I honestly had lost sight of all the people I had been staying around. I wasn't sure if they were ahead of me or behind. I wasn't looking at my watch. I knew my daughter and husband would be at mile 6 and I was hoping I would be able to smile at them, but I wasn't hopeful at that point. But, I knew it was almost over and I was pretty sure I had sub 60 in the bag, but I didn't want to squeak by. I had read last year's race recap yesterday and saw those famous last words,
"Next year I will have a plan for how I want to RACE this event! I know the course, I know how I run it. I will prepare and I will blow my time out of the water. Mark my words."
|Notice the "I'm DONE" look on my face!|
I immediately headed back to a spot I could go back out on the course to find my athletes. I had no idea where anyone was. As I was walking back that way I found my family and told them what I was doing. I started getting worried when I wasn't seeing anyone and it was well over an hour. I told myself the ones I was running with early on had finished right behind me and that's why I had missed them. I saw another one of my frathletes and started running in with her. That woman is a machine!! She works SO stinking hard every single day I have to FORCE her to take a rest day sometimes (and even then I don't think she really does back off at all). She told me she was almost panicked because she had lost her car key on the course. But she said she knew there was nothing she could do so she kept running and would deal with it after the finish!! I ran with her as far as I could until I had to peel off and then I watched her cross the finish line strong and then she disappeared!! I found out later she ran straight to her car where she found her keys in the door!!

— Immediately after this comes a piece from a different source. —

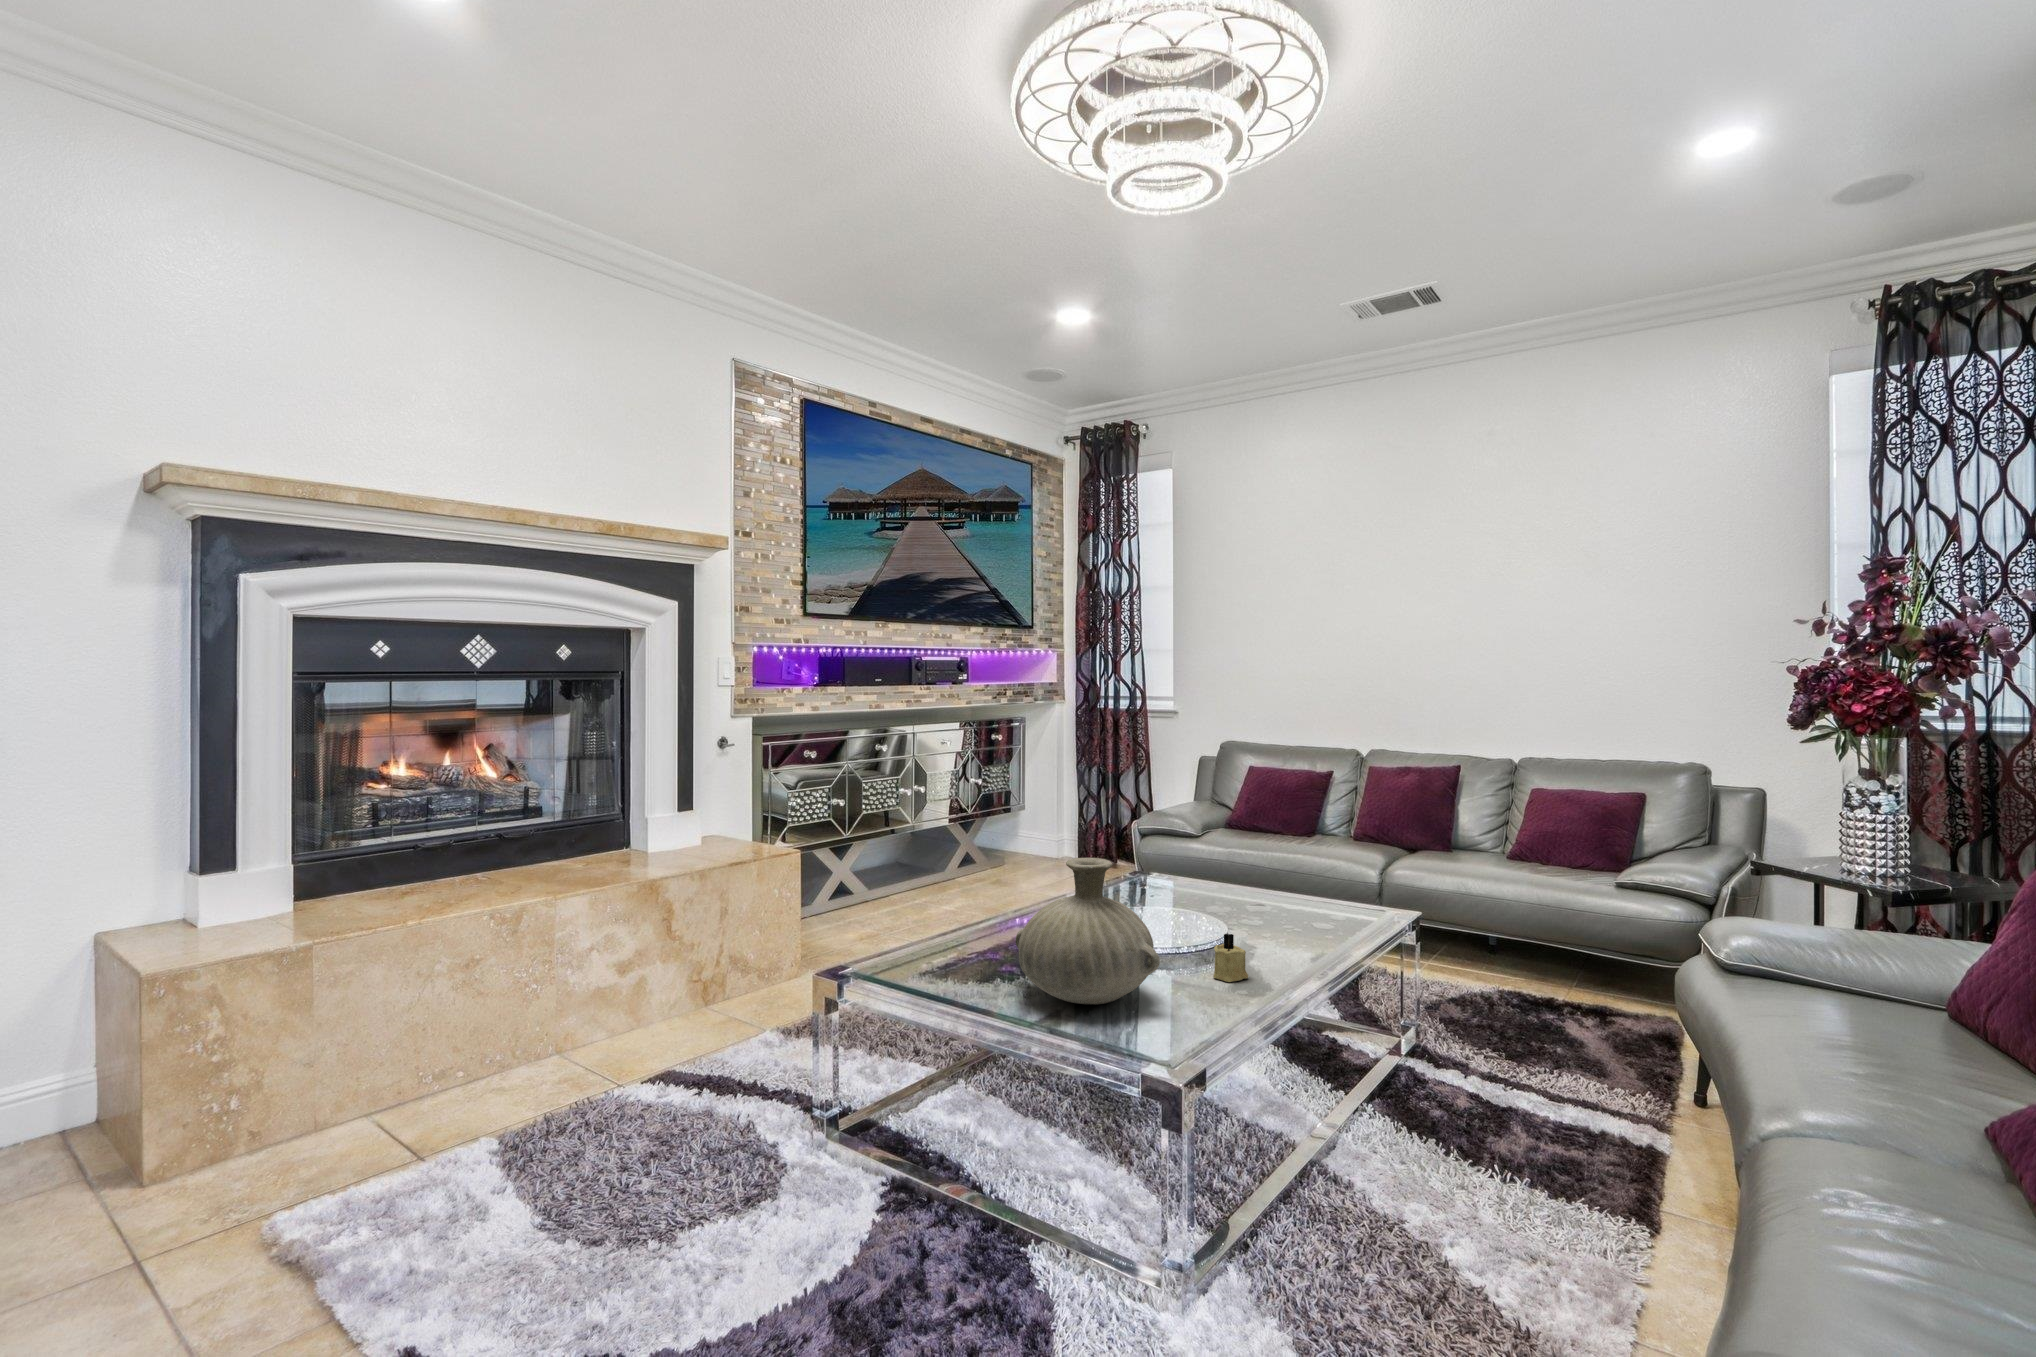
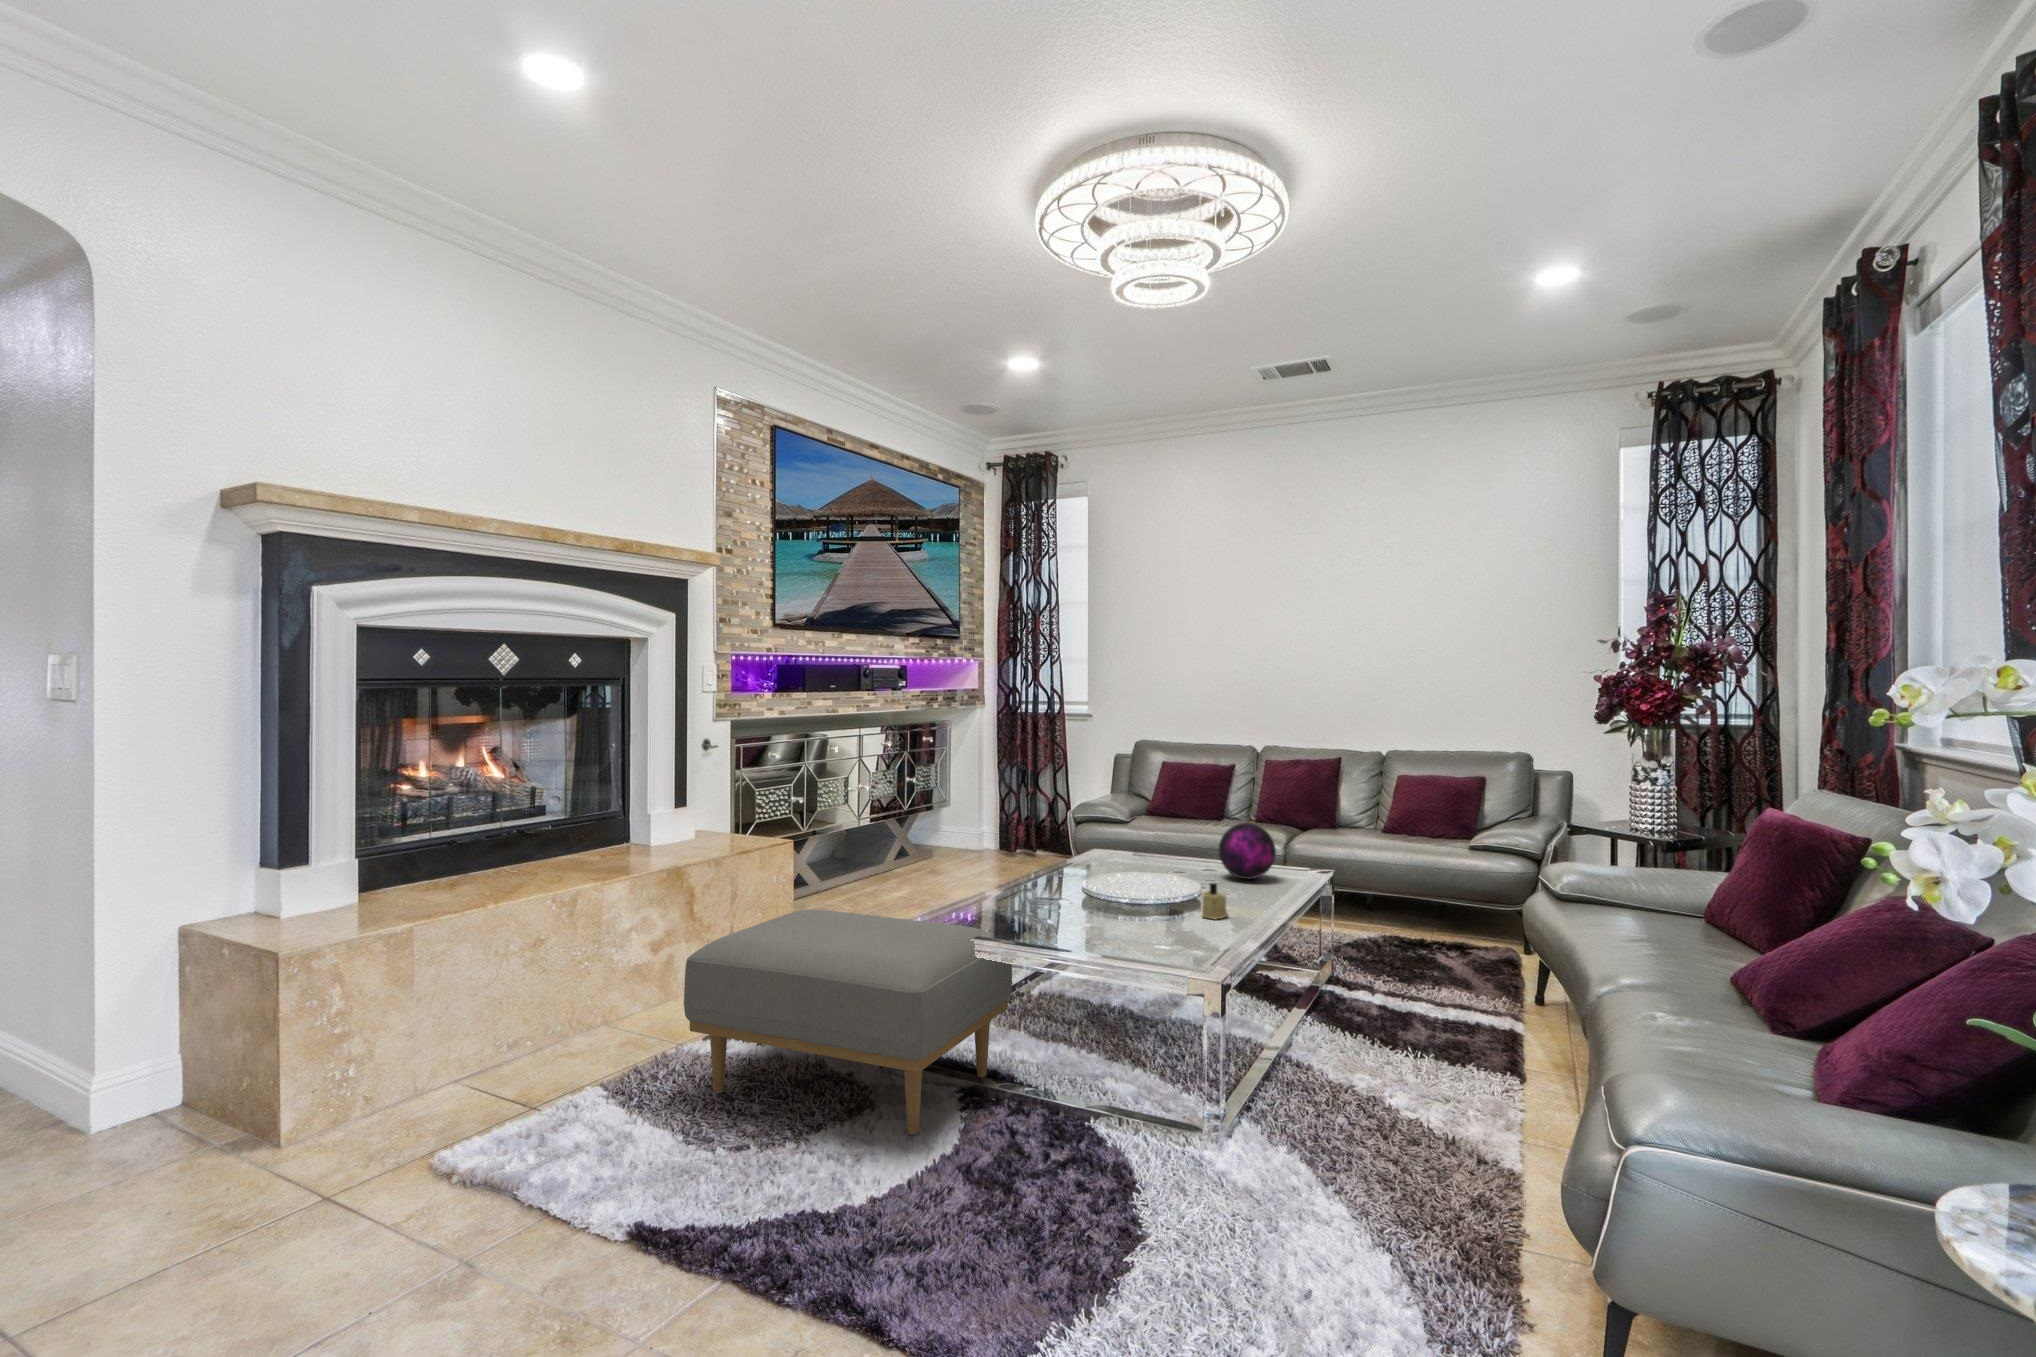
decorative orb: none [1267,850,1338,920] -> present [1219,823,1276,879]
vase: present [1016,858,1160,1004] -> none [1055,824,1177,936]
ottoman: none [567,944,963,1252] -> present [684,910,1012,1135]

I found frathlete 1 who had finished sub 60, she told me frathlete 2 did as well. I never saw frathlete 4 but found out later she got a little lost on the course; she still finished her first ever 10K race!
I'm VERY pleased with today's race. I'm THRILLED I ran it in under an hour. I'm proud as punch with all my frathletes! They worked hard and raced hard and met their goals. And...I can not wait to see what next year has in store. I don't know that I would really say 2:37 off last year's result is "blowing it out of the water" but I think (IF my math is correct) it's about 15 seconds a mile off and that is better than "good enough" for me even under normal circumstances. When I factor in the last seven months...I don't think I could have even hoped for better than that!! In fact, I didn't.
So, how do I get better at "managing expectations"? I manage them well...just like I did today!!
Thanks for stopping in, and if you read this all, thanks for staying a while!! Come again soon!!!